Collected data:
************

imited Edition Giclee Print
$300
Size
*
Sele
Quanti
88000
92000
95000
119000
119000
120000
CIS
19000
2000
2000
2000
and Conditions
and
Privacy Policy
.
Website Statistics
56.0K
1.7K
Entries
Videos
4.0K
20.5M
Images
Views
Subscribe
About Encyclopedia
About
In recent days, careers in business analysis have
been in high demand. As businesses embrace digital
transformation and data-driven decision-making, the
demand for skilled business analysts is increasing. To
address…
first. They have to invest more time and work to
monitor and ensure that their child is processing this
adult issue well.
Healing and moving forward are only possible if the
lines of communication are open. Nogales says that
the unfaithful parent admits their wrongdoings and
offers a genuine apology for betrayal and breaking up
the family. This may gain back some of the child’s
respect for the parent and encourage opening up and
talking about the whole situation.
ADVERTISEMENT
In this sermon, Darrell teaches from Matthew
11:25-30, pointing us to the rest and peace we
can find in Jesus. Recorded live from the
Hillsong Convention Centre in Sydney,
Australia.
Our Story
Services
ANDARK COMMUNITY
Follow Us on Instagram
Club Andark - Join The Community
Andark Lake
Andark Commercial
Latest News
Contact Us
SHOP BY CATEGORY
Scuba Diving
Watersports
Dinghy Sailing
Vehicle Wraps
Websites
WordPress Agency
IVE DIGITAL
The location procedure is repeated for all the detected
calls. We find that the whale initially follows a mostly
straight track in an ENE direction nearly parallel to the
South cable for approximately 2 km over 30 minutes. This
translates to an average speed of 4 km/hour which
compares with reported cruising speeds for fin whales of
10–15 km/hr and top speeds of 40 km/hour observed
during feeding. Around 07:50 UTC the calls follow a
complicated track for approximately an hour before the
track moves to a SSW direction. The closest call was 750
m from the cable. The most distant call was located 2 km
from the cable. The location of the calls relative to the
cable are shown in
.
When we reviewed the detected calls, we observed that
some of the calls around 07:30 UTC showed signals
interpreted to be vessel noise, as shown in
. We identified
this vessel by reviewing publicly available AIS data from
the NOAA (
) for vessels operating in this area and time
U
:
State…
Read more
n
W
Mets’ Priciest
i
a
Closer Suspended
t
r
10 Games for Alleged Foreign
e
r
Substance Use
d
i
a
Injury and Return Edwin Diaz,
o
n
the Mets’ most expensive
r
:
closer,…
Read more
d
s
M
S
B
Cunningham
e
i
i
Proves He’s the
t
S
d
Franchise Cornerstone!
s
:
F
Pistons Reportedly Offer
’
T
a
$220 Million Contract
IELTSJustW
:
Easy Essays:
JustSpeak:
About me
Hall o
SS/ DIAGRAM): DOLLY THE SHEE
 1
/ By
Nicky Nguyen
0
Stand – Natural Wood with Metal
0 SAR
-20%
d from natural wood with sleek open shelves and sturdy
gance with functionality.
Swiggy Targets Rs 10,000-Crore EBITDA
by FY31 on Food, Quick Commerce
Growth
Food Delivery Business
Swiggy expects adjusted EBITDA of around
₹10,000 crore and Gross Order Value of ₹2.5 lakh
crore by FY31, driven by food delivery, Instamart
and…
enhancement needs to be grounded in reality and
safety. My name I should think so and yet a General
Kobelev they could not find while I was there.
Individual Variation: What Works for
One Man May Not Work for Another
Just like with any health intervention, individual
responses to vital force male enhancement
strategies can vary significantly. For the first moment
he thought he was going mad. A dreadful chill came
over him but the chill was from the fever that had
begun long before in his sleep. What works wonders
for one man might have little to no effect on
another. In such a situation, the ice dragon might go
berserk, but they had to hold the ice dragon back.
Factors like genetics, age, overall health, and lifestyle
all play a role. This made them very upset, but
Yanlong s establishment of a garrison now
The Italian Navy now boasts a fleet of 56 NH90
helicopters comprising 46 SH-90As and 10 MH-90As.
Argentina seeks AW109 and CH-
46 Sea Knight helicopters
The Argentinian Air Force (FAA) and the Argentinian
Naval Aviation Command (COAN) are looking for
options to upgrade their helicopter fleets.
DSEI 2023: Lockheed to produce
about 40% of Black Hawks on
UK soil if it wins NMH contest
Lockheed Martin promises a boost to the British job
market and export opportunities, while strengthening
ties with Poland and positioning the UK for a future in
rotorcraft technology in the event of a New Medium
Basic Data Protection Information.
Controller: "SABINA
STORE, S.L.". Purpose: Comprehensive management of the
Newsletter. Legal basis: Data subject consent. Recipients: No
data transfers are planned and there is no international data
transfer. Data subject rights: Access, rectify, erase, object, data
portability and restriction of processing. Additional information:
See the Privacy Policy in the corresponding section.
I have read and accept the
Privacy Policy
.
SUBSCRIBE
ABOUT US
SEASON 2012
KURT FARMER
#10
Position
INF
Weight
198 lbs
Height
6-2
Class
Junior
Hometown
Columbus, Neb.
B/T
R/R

************

:: Work instructions ::
Please copy every line of the records above, in their original order and without changing a single character.

:: Exercise response ::
imited Edition Giclee Print
$300
Size
*
Sele
Quanti
88000
92000
95000
119000
119000
120000
CIS
19000
2000
2000
2000
and Conditions
and
Privacy Policy
.
Website Statistics
56.0K
1.7K
Entries
Videos
4.0K
20.5M
Images
Views
Subscribe
About Encyclopedia
About
In recent days, careers in business analysis have
been in high demand. As businesses embrace digital
transformation and data-driven decision-making, the
demand for skilled business analysts is increasing. To
address…
first. They have to invest more time and work to
monitor and ensure that their child is processing this
adult issue well.
Healing and moving forward are only possible if the
lines of communication are open. Nogales says that
the unfaithful parent admits their wrongdoings and
offers a genuine apology for betrayal and breaking up
the family. This may gain back some of the child’s
respect for the parent and encourage opening up and
talking about the whole situation.
ADVERTISEMENT
In this sermon, Darrell teaches from Matthew
11:25-30, pointing us to the rest and peace we
can find in Jesus. Recorded live from the
Hillsong Convention Centre in Sydney,
Australia.
Our Story
Services
ANDARK COMMUNITY
Follow Us on Instagram
Club Andark - Join The Community
Andark Lake
Andark Commercial
Latest News
Contact Us
SHOP BY CATEGORY
Scuba Diving
Watersports
Dinghy Sailing
Vehicle Wraps
Websites
WordPress Agency
IVE DIGITAL
The location procedure is repeated for all the detected
calls. We find that the whale initially follows a mostly
straight track in an ENE direction nearly parallel to the
South cable for approximately 2 km over 30 minutes. This
translates to an average speed of 4 km/hour which
compares with reported cruising speeds for fin whales of
10–15 km/hr and top speeds of 40 km/hour observed
during feeding. Around 07:50 UTC the calls follow a
complicated track for approximately an hour before the
track moves to a SSW direction. The closest call was 750
m from the cable. The most distant call was located 2 km
from the cable. The location of the calls relative to the
cable are shown in
.
When we reviewed the detected calls, we observed that
some of the calls around 07:30 UTC showed signals
interpreted to be vessel noise, as shown in
. We identified
this vessel by reviewing publicly available AIS data from
the NOAA (
) for vessels operating in this area and time
U
:
State…
Read more
n
W
Mets’ Priciest
i
a
Closer Suspended
t
r
10 Games for Alleged Foreign
e
r
Substance Use
d
i
a
Injury and Return Edwin Diaz,
o
n
the Mets’ most expensive
r
:
closer,…
Read more
d
s
M
S
B
Cunningham
e
i
i
Proves He’s the
t
S
d
Franchise Cornerstone!
s
:
F
Pistons Reportedly Offer
’
T
a
$220 Million Contract
IELTSJustW
:
Easy Essays:
JustSpeak:
About me
Hall o
SS/ DIAGRAM): DOLLY THE SHEE
 1
/ By
Nicky Nguyen
0
Stand – Natural Wood with Metal
0 SAR
-20%
d from natural wood with sleek open shelves and sturdy
gance with functionality.
Swiggy Targets Rs 10,000-Crore EBITDA
by FY31 on Food, Quick Commerce
Growth
Food Delivery Business
Swiggy expects adjusted EBITDA of around
₹10,000 crore and Gross Order Value of ₹2.5 lakh
crore by FY31, driven by food delivery, Instamart
and…
enhancement needs to be grounded in reality and
safety. My name I should think so and yet a General
Kobelev they could not find while I was there.
Individual Variation: What Works for
One Man May Not Work for Another
Just like with any health intervention, individual
responses to vital force male enhancement
strategies can vary significantly. For the first moment
he thought he was going mad. A dreadful chill came
over him but the chill was from the fever that had
begun long before in his sleep. What works wonders
for one man might have little to no effect on
another. In such a situation, the ice dragon might go
berserk, but they had to hold the ice dragon back.
Factors like genetics, age, overall health, and lifestyle
all play a role. This made them very upset, but
Yanlong s establishment of a garrison now
The Italian Navy now boasts a fleet of 56 NH90
helicopters comprising 46 SH-90As and 10 MH-90As.
Argentina seeks AW109 and CH-
46 Sea Knight helicopters
The Argentinian Air Force (FAA) and the Argentinian
Naval Aviation Command (COAN) are looking for
options to upgrade their helicopter fleets.
DSEI 2023: Lockheed to produce
about 40% of Black Hawks on
UK soil if it wins NMH contest
Lockheed Martin promises a boost to the British job
market and export opportunities, while strengthening
ties with Poland and positioning the UK for a future in
rotorcraft technology in the event of a New Medium
Basic Data Protection Information.
Controller: "SABINA
STORE, S.L.". Purpose: Comprehensive management of the
Newsletter. Legal basis: Data subject consent. Recipients: No
data transfers are planned and there is no international data
transfer. Data subject rights: Access, rectify, erase, object, data
portability and restriction of processing. Additional information:
See the Privacy Policy in the corresponding section.
I have read and accept the
Privacy Policy
.
SUBSCRIBE
ABOUT US
SEASON 2012
KURT FARMER
#10
Position
INF
Weight
198 lbs
Height
6-2
Class
Junior
Hometown
Columbus, Neb.
B/T
R/R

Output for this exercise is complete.